WORK ITEM — When you retype the data, keep every line exactly as it appears.

TASK INPUT —
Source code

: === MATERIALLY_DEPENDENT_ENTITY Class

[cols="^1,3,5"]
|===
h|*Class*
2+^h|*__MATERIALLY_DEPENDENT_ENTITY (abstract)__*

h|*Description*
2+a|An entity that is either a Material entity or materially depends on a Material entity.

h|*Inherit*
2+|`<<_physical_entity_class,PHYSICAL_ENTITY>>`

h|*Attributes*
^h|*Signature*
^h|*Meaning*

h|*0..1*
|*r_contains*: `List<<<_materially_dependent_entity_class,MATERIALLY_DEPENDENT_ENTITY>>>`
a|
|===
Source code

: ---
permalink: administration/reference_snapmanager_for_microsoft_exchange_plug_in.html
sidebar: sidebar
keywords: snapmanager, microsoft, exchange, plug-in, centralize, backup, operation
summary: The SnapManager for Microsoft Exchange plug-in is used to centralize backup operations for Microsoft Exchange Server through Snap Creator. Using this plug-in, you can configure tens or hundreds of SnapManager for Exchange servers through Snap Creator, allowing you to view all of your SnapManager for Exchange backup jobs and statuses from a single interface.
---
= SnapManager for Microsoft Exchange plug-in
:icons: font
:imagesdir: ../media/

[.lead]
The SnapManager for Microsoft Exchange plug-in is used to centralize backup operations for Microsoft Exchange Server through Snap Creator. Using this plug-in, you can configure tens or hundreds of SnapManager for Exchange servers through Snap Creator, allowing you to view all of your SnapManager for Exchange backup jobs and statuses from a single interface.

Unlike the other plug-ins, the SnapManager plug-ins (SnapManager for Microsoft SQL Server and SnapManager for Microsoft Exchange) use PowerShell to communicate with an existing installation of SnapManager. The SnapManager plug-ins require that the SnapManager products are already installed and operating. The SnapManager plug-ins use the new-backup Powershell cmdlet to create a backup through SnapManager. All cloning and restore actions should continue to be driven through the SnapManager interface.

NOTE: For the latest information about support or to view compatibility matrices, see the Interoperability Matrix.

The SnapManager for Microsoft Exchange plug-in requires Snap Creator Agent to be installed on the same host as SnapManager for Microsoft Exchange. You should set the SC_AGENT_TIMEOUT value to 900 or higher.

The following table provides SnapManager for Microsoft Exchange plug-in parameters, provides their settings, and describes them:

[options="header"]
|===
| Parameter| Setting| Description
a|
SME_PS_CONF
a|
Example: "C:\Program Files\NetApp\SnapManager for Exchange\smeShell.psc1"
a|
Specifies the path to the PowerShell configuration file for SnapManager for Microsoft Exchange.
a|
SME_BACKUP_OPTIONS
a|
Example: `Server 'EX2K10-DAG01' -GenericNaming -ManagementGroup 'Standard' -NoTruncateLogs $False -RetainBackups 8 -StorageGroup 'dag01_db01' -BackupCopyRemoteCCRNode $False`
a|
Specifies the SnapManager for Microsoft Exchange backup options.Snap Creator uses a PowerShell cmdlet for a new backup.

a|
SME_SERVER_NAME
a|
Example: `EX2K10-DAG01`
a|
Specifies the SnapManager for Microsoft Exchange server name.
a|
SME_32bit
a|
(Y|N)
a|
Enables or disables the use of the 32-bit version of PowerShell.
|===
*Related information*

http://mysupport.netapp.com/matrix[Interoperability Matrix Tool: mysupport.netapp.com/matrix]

TASK SOLUTION —
Source code

: === MATERIALLY_DEPENDENT_ENTITY Class

[cols="^1,3,5"]
|===
h|*Class*
2+^h|*__MATERIALLY_DEPENDENT_ENTITY (abstract)__*

h|*Description*
2+a|An entity that is either a Material entity or materially depends on a Material entity.

h|*Inherit*
2+|`<<_physical_entity_class,PHYSICAL_ENTITY>>`

h|*Attributes*
^h|*Signature*
^h|*Meaning*

h|*0..1*
|*r_contains*: `List<<<_materially_dependent_entity_class,MATERIALLY_DEPENDENT_ENTITY>>>`
a|
|===
Source code

: ---
permalink: administration/reference_snapmanager_for_microsoft_exchange_plug_in.html
sidebar: sidebar
keywords: snapmanager, microsoft, exchange, plug-in, centralize, backup, operation
summary: The SnapManager for Microsoft Exchange plug-in is used to centralize backup operations for Microsoft Exchange Server through Snap Creator. Using this plug-in, you can configure tens or hundreds of SnapManager for Exchange servers through Snap Creator, allowing you to view all of your SnapManager for Exchange backup jobs and statuses from a single interface.
---
= SnapManager for Microsoft Exchange plug-in
:icons: font
:imagesdir: ../media/

[.lead]
The SnapManager for Microsoft Exchange plug-in is used to centralize backup operations for Microsoft Exchange Server through Snap Creator. Using this plug-in, you can configure tens or hundreds of SnapManager for Exchange servers through Snap Creator, allowing you to view all of your SnapManager for Exchange backup jobs and statuses from a single interface.

Unlike the other plug-ins, the SnapManager plug-ins (SnapManager for Microsoft SQL Server and SnapManager for Microsoft Exchange) use PowerShell to communicate with an existing installation of SnapManager. The SnapManager plug-ins require that the SnapManager products are already installed and operating. The SnapManager plug-ins use the new-backup Powershell cmdlet to create a backup through SnapManager. All cloning and restore actions should continue to be driven through the SnapManager interface.

NOTE: For the latest information about support or to view compatibility matrices, see the Interoperability Matrix.

The SnapManager for Microsoft Exchange plug-in requires Snap Creator Agent to be installed on the same host as SnapManager for Microsoft Exchange. You should set the SC_AGENT_TIMEOUT value to 900 or higher.

The following table provides SnapManager for Microsoft Exchange plug-in parameters, provides their settings, and describes them:

[options="header"]
|===
| Parameter| Setting| Description
a|
SME_PS_CONF
a|
Example: "C:\Program Files\NetApp\SnapManager for Exchange\smeShell.psc1"
a|
Specifies the path to the PowerShell configuration file for SnapManager for Microsoft Exchange.
a|
SME_BACKUP_OPTIONS
a|
Example: `Server 'EX2K10-DAG01' -GenericNaming -ManagementGroup 'Standard' -NoTruncateLogs $False -RetainBackups 8 -StorageGroup 'dag01_db01' -BackupCopyRemoteCCRNode $False`
a|
Specifies the SnapManager for Microsoft Exchange backup options.Snap Creator uses a PowerShell cmdlet for a new backup.

a|
SME_SERVER_NAME
a|
Example: `EX2K10-DAG01`
a|
Specifies the SnapManager for Microsoft Exchange server name.
a|
SME_32bit
a|
(Y|N)
a|
Enables or disables the use of the 32-bit version of PowerShell.
|===
*Related information*

http://mysupport.netapp.com/matrix[Interoperability Matrix Tool: mysupport.netapp.com/matrix]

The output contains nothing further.